Eine andere Sache finde ich hier aber noch bedenklich. Ich meine wer möchte den den Leuten vorschreiben wofür oder wogegen sie zu Demonstrieren haben??. Besser 500 Leute für den Erhalt einer Kulturkneipe als gar nix.
07:35
Auf www.madeinmarxloh.com findet man einen netten Clip über die Demo.
16:35
Lasst uns zusammentun, nicht bekämpfen. In Duisburg ist vieles anzupacken!
16:01
liebe grüße an einem freund und topfotografen und pampusgast stephan eickershoff
15:56
muss heissen stimmt mich froh und desaster
15:53
so liebe user, leser und kultur-liebhaber
wer die örtlichkeit des djäzz auf der börsenstraße so gut kennt wie ich ist traurig über die zukunft. hier haben wir in den 80er schon gefeiert und geflirtet.
das jetzige djäzz wäre ein verlust für alle.nun lese ich schon fast 3 jahre der westen.de, und habe mich noch nie zu einem kommentar hinreissen lassen. so ist es mal zeit darauf hinzuweisen, dass es eine angagierte politische und kulturinteressierte szene in duisburg vorhanden ist, dies stimmt mich im ganzen desater, welches duisburg seit dem sommer verstärkt nach aussen und auch leider mitlerweile weltwelt ausstrahlt. nun weise ich auf die montagsdemos an (pleitegeier) livesaver hin....
15:16
@ 6 Jetzt schiebt mal das LP-Geschwafel hier zur seite, denn darum gehts in dem Artikel gar nicht!
Oh doch, es geht darum, wie die Stadtverwaltung arbeitet. Das hat am 24.7. die Katastrophe verursacht und jetzt wird Kultur abgewürgt.
Vermutlich geht es darum, - wenn die Stadtbibliothek umgezogen ist - die neue Baulücke zu vergrößern. Möglicher Widerstand dagegen muss rechtzeitig abgebaut werden.

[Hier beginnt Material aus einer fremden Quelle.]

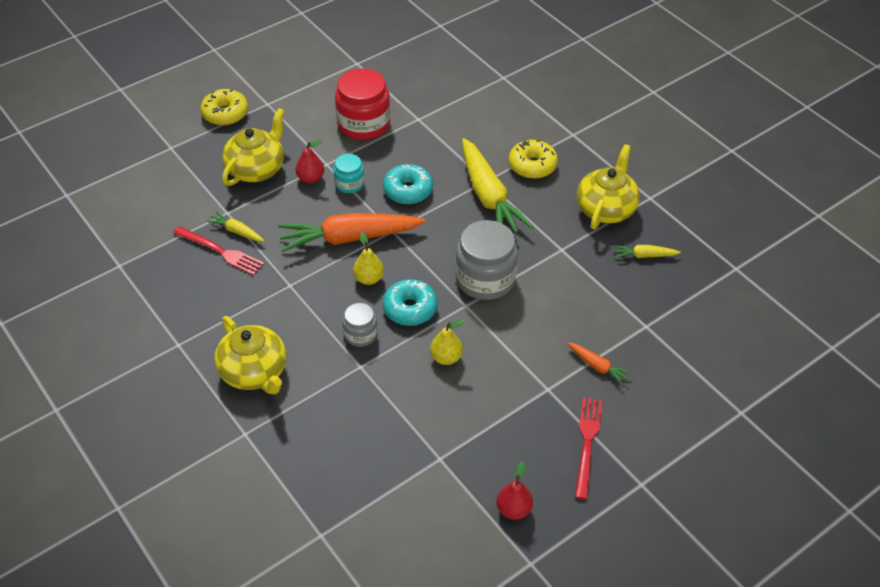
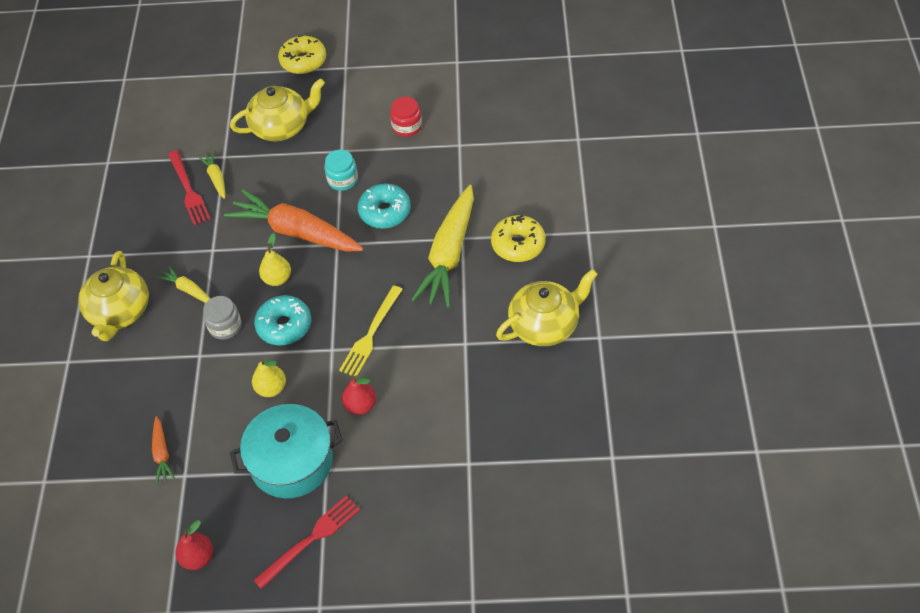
camera: 40 degrees right, 5 degrees up
red pear [296,140,324,184] -> red pear moved to [342,375,376,415]
red jar [335,68,390,140] -> red jar [390,97,422,137], size x0.54
grey jar [455,220,518,300] -> yellow fork [339,285,403,377]
orange carrot [567,342,632,386] -> orange carrot moved to [152,416,175,484]
yellow carrot [613,245,681,258] -> yellow carrot moved to [157,266,210,303]
none -> turquoise pot [230,404,343,498]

http://duisblog.bplaced.net/filemanager/wp/?p=711
11:46
So ein Blödsinn @7! Sind sie zu besagten Zeiten mal in der Börsenstraße gewesen? Draußen ist es meist absolut leise! Da ist jeder Bahnhof, jedes Sommerfest, oder die lieben Freunde auf der B8 im Norden Duisburgs lauter!
Wenn jemand an eine Bahnstrecke zieht, und die sich dann beschwert, dass ihm die Züge zu laut sind, soll dann gleich alles dicht gemacht werden?
Es gab ja noch nicht mal Lärmpegelmessungen, die die Aussagen der Anwohner bestätigen!
Ein Skandal hoch 3 ist das!
Duisburg braucht das Djäzz - ich sehe es eher so 2-3 Anwohner auf Kosten von hunderten oder sogar tausenden Menschen ihr Spießerleben durchsetzen wollen!